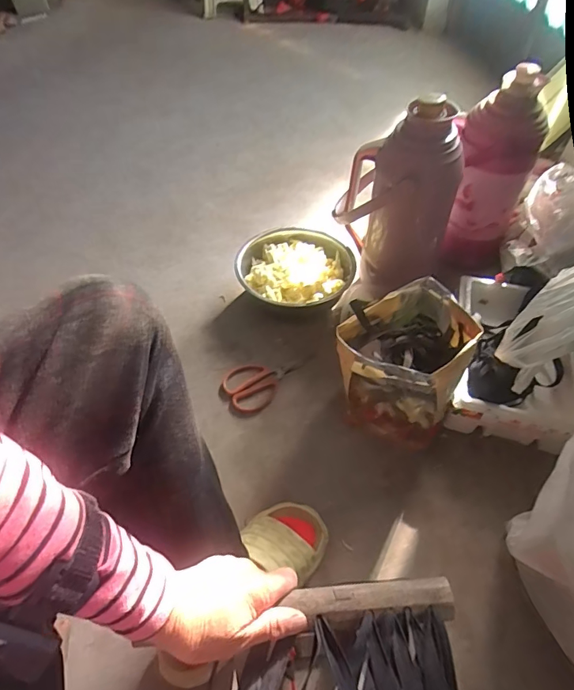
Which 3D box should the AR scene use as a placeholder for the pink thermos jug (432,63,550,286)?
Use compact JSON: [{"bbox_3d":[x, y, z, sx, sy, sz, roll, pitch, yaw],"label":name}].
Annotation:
[{"bbox_3d":[0.406,-0.311,0.899,0.133,0.389,0.127,3,52,4],"label":"pink thermos jug"}]

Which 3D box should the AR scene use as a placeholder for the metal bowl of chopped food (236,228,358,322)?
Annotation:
[{"bbox_3d":[0.017,-0.147,0.937,0.228,0.081,0.211,0,53,0],"label":"metal bowl of chopped food"}]

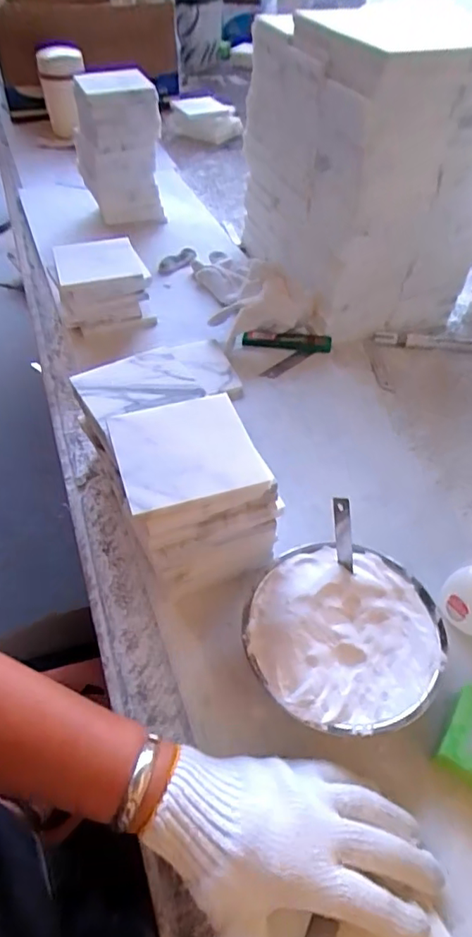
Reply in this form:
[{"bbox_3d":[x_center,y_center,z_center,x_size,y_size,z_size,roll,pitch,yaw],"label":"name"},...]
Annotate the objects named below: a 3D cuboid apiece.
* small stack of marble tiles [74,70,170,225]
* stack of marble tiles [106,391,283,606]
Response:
[{"bbox_3d":[-0.184,-0.497,0.878,0.125,0.196,0.111,-11,52,-11],"label":"small stack of marble tiles"},{"bbox_3d":[-0.041,0.021,0.453,0.114,0.111,0.110,-17,53,-15],"label":"stack of marble tiles"}]

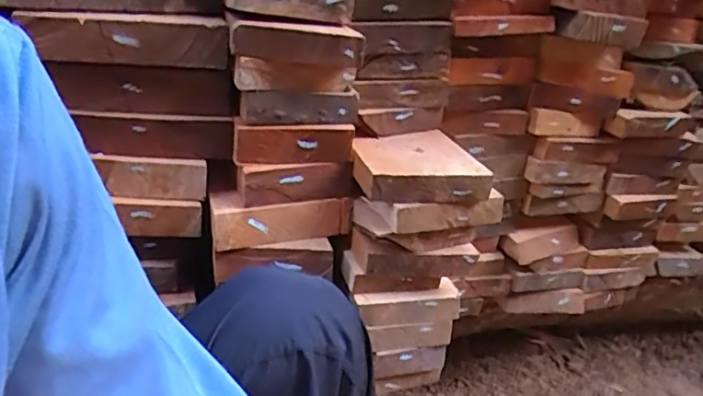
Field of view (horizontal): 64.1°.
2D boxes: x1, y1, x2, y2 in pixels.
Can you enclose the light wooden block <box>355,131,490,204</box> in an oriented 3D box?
:::
* WHAT TO WORK ON:
The lines that contain the word "roll" are wanted; copy each of them from the records.

* REPLY:
Use compact JSON: [{"bbox_3d":[x, y, z, sx, sy, sz, roll, pitch, yaw],"label":name}].
[{"bbox_3d":[x_center,y_center,z_center,x_size,y_size,z_size,roll,pitch,yaw],"label":"name"},...]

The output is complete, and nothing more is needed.